Intel and Microsoft Enable AI Inference at the Edge with Intel Movidius Vision Processing Units on Windows ML
Today during Windows Developer Day, Microsoft announced Windows ML, which enables developers to perform machine learning tasks in the Windows OS.
Today during Windows Developer Day, Microsoft announced Windows ML, which enables developers to perform machine learning tasks in the Windows OS.
Windows ML uses hardware for any given artificial intelligence (AI) workload and intelligently distributes work across multiple hardware types - now including Intel Vision Processing Units (VPU). The Intel VPU, a purpose-built chip for accelerating AI workloads at the edge, will allow developers to build and deploy deep neural network applications on Windows clients.
The Intel Movidius Myriad X VPU is the first system-on-chip shipping with a dedicated neural compute engine for hardware acceleration of deep learning inference at the edge. This third-generation VPU from Intel is specifically designed to run deep neural networks at high speed and low power to offload specific AI tasks from burdening other hardware.
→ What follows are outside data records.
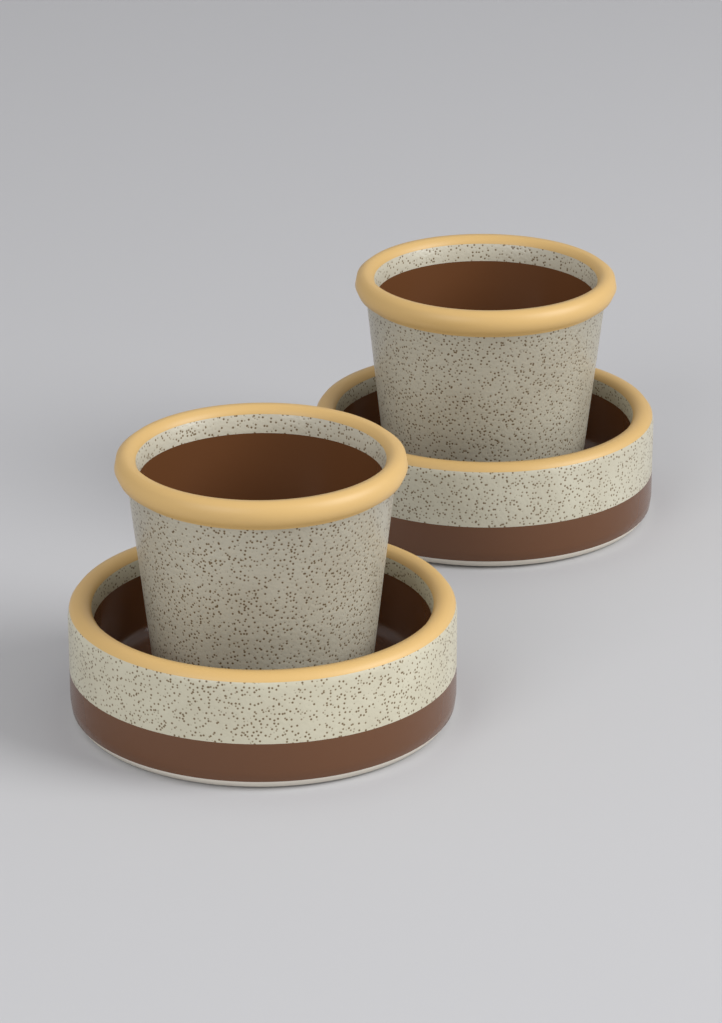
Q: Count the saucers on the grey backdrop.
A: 2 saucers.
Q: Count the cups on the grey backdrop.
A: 2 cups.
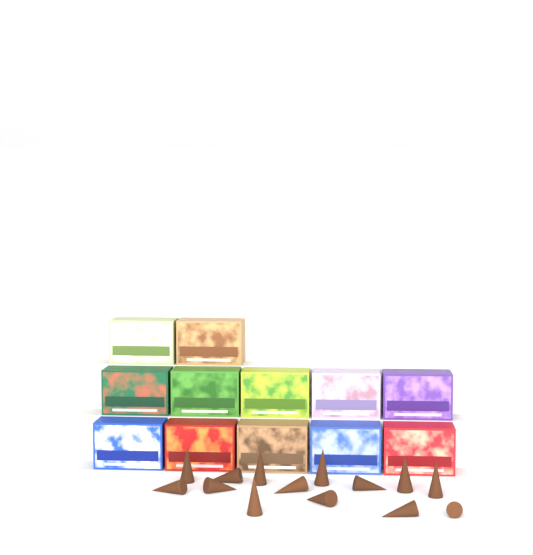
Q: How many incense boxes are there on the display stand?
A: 12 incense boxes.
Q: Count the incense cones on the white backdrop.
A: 14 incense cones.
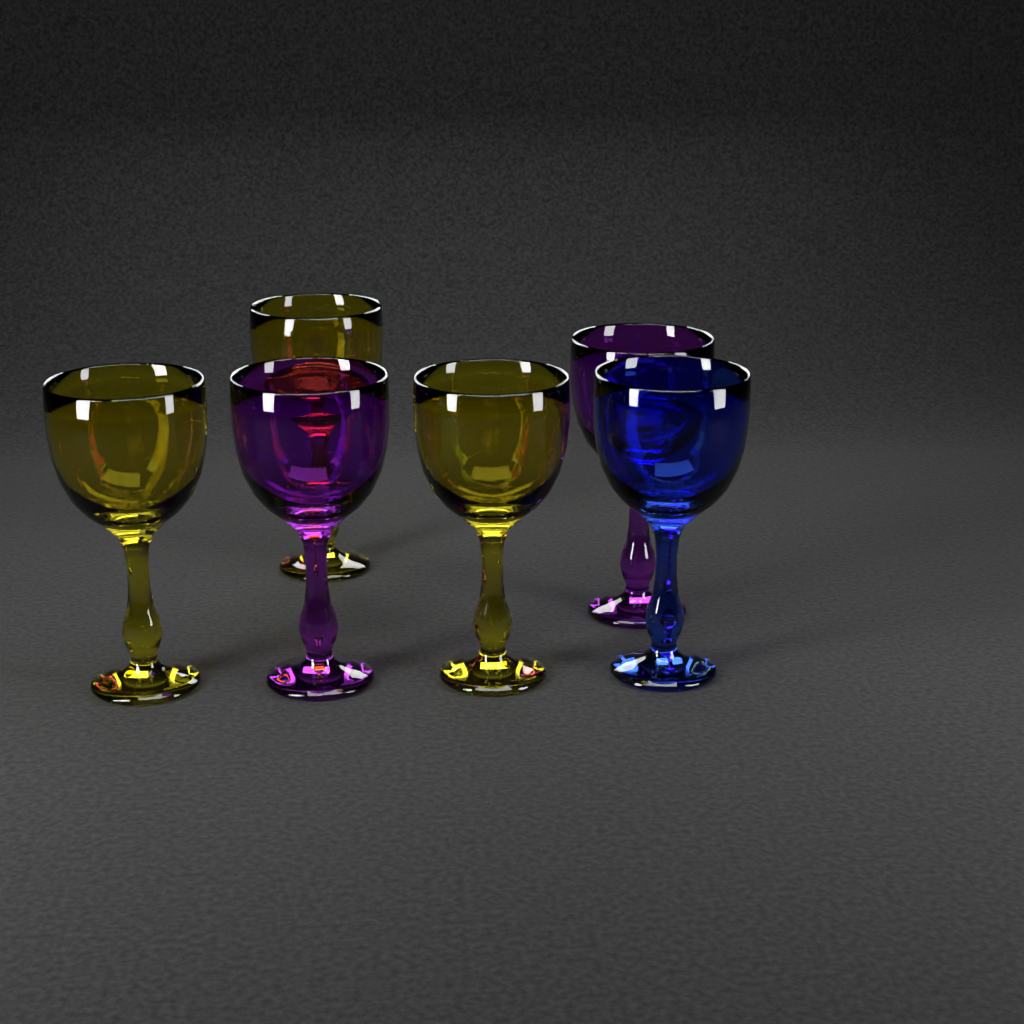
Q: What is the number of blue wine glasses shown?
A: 1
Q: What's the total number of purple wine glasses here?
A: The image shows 2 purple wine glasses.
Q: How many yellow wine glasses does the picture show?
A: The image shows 3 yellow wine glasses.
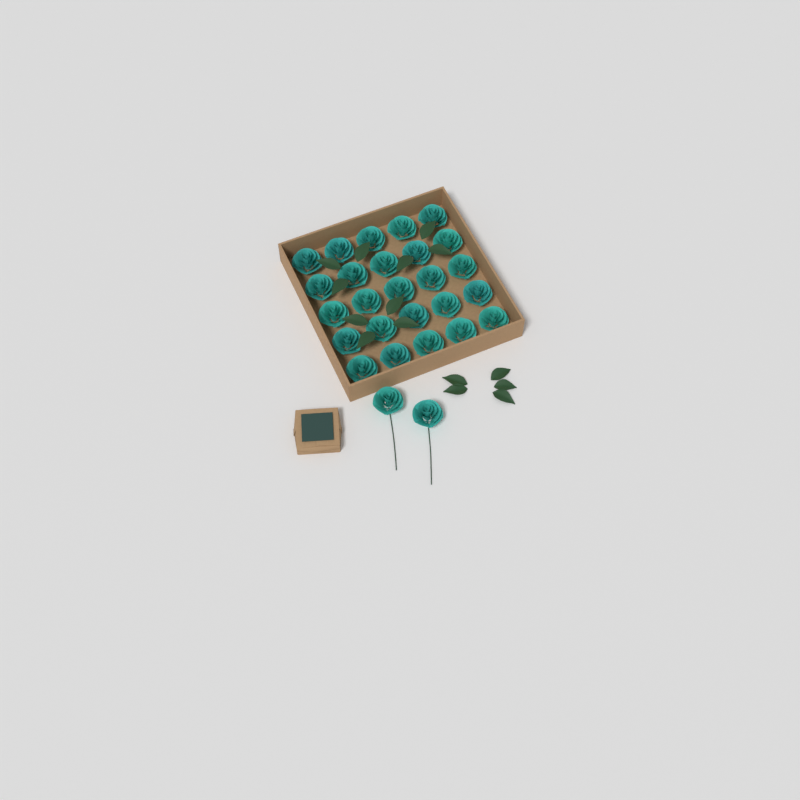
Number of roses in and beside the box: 27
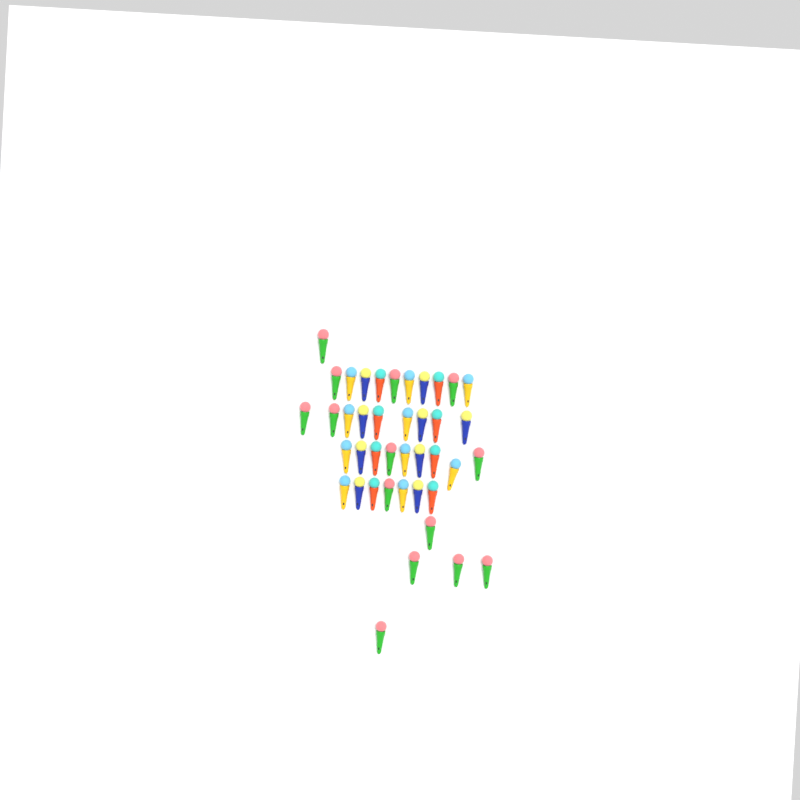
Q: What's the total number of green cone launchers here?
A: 14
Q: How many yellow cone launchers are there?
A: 10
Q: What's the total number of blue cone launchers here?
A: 9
By implementing support for Intel's VPU in Windows ML, Microsoft is providing independent software vendors the option of a dedicated deep learning inference solution, freeing up traditional hardware for other workloads or reducing the overall system power consumption without requiring custom code. The Windows ML and Intel VPU combination has the potential to enable more intelligent client applications and core OS features, such as personal assistants, enhanced biometric security, smart music, and photo search and recognition.
For now, the Movidius/Intel's Myriad X is the first AI processor for Windows ML to take advantage of on mobile PCs. But according to Intel, the Myriad X will find its way on the motherboard soon.
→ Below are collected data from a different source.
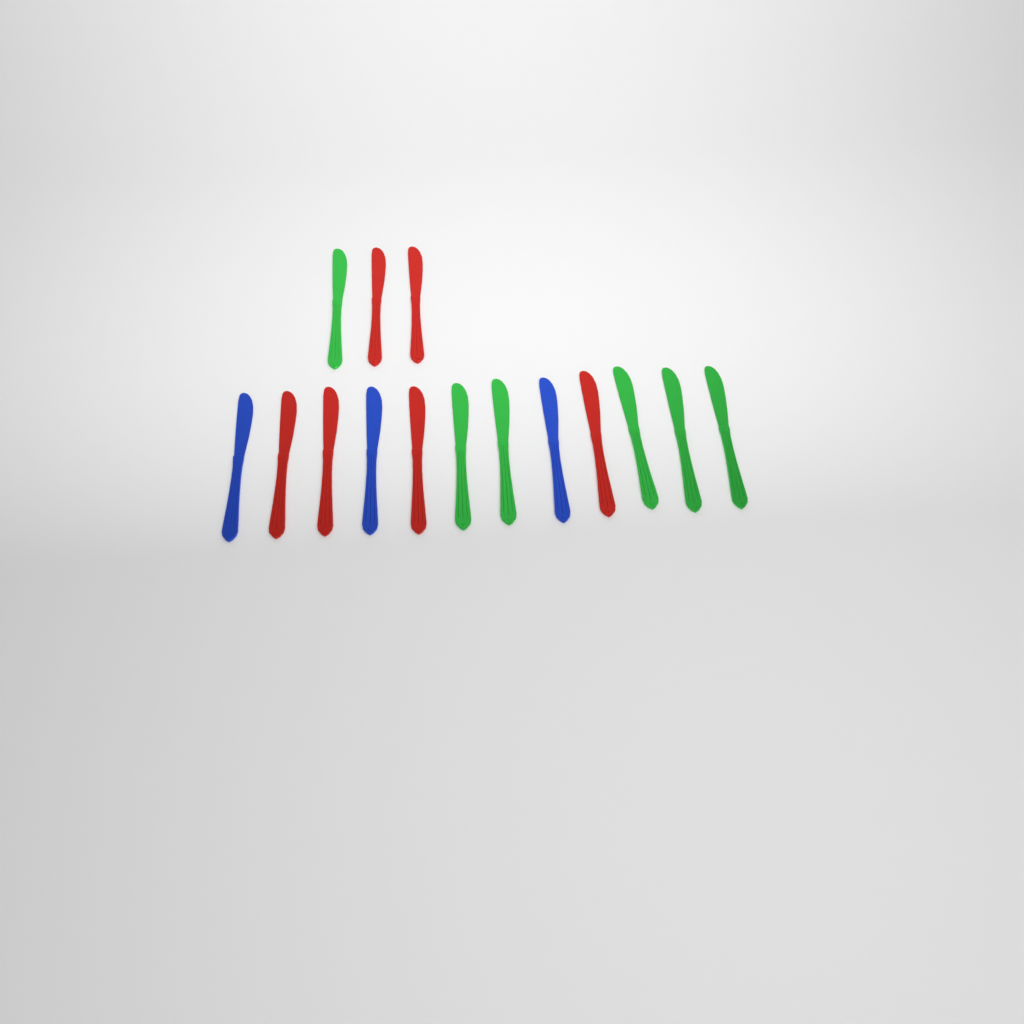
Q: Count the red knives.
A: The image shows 6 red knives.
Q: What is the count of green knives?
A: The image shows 6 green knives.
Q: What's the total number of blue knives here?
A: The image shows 3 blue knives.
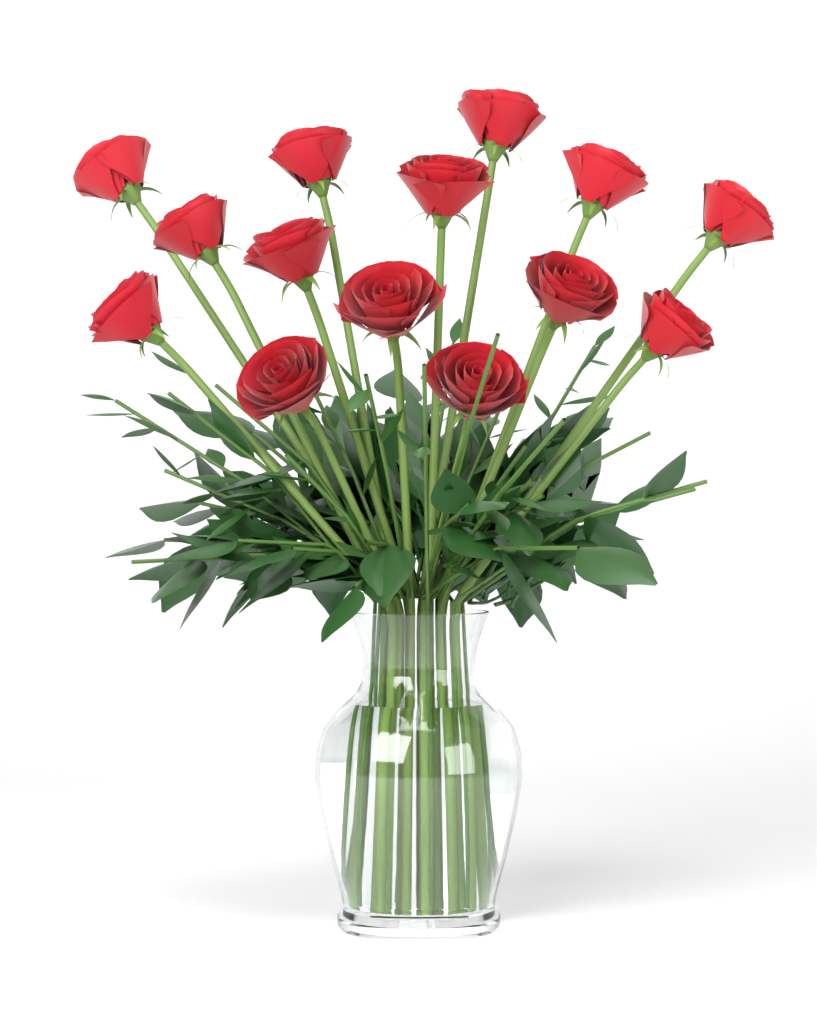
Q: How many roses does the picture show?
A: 14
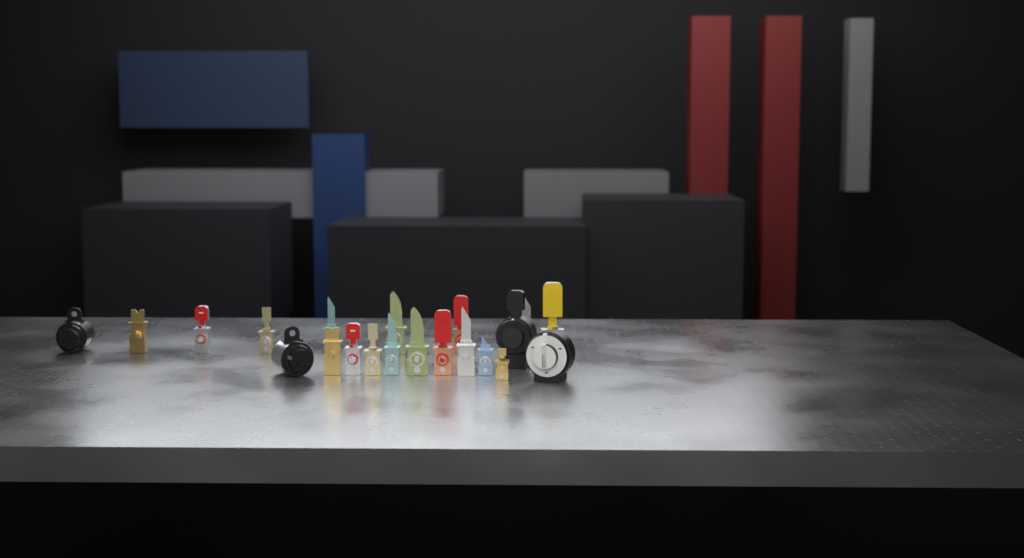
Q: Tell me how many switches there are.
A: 21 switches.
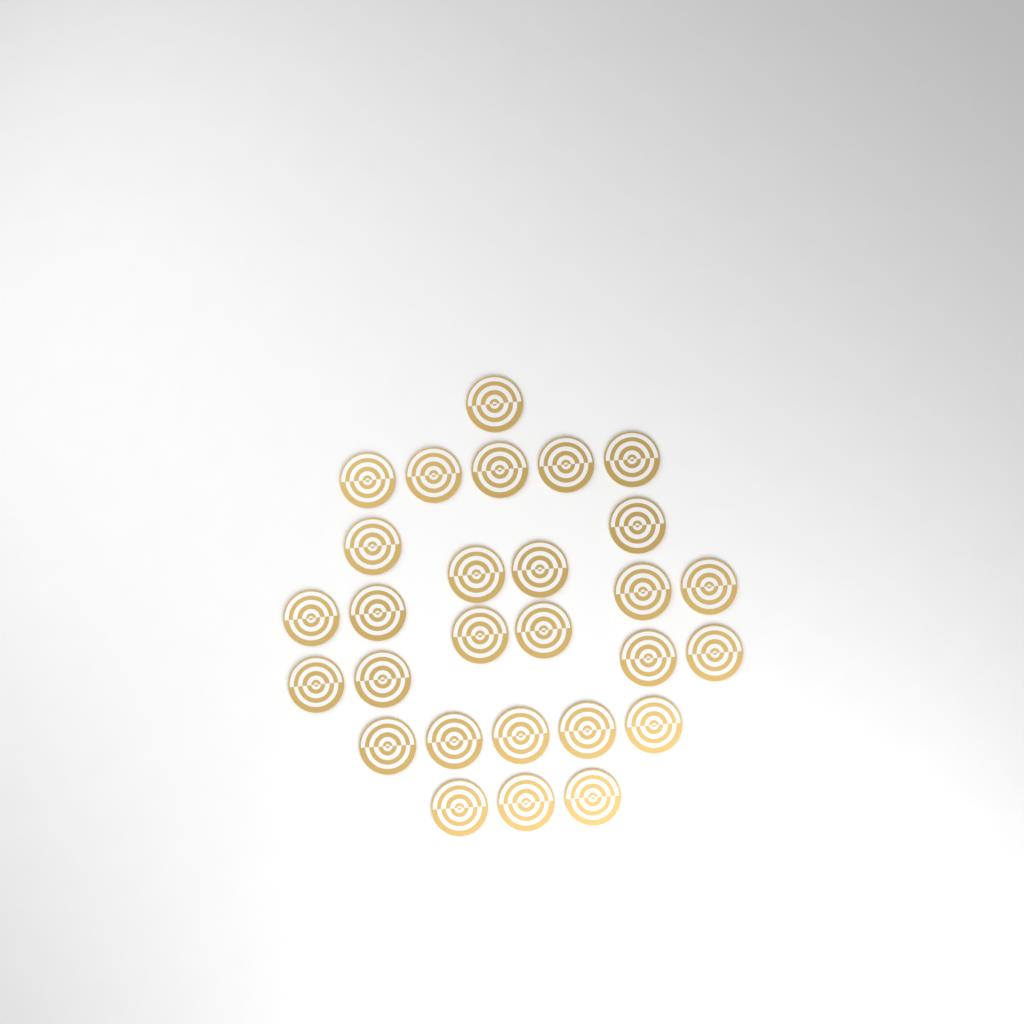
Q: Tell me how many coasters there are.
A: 28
Also note that the deal isn't exclusive to Intel/Movidius.
There are plenty of Nvidia GPUs running machine-learning apps in desktop PCs.
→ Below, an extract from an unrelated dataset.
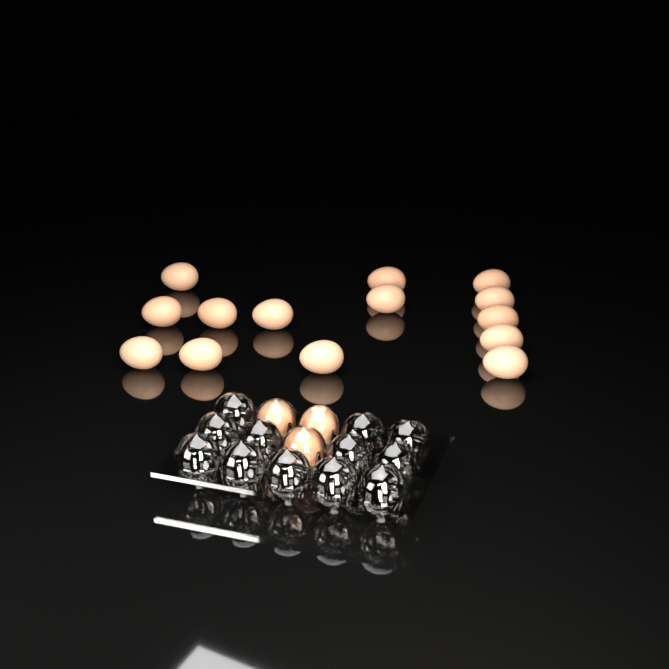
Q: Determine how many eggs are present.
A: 17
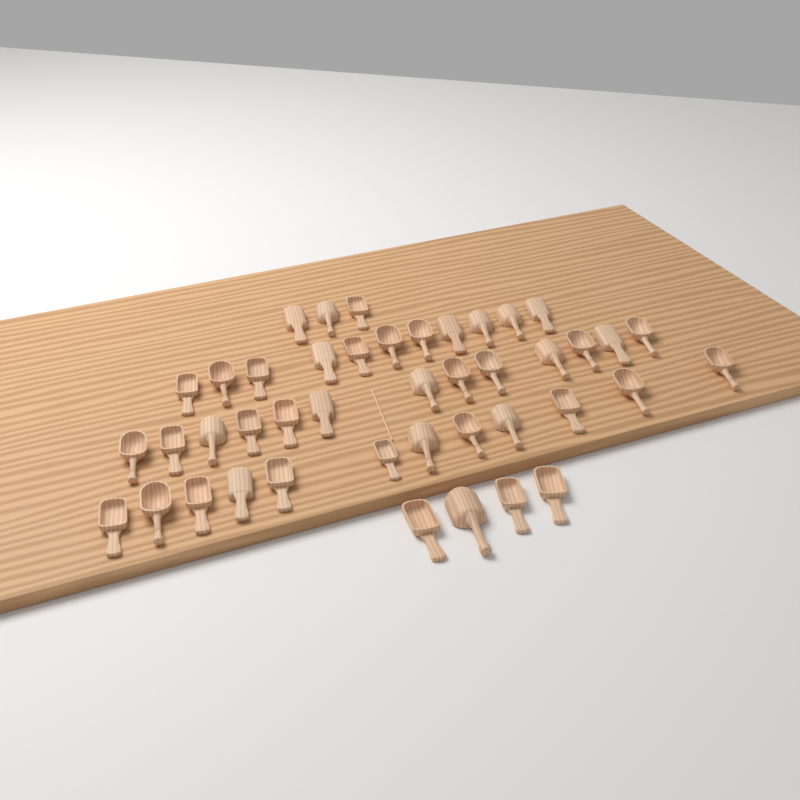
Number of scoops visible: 43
Windows also supports ONNX, an industry standard format for ML models that is driven by Microsoft, Facebook, and Amazon Web Services, and supported by Windows IHVs including NVIDIA, Intel, Qualcomm and AMD.
The Intel/Movidus's Myriad X VPU is housed in an 8 x 9-mm package and is capable of 4 TOPS in total. Generally, the Myriad X architecture today can do a trillion operations per second (TOPS) of compute performance on deep-neural-network inferences while keeping power use within a watt.
In designing Myriad X, Movidius explained that it increased the number of its Streaming Hybrid Architecture Vector Engine (SHAVE) DSP Cores from 12 [in Myriad 2] to 16. Movidius added a neural-compute engine with more than 20 enhanced hardware accelerators. These accelerators are designed to perform specific tasks without additional compute overhead.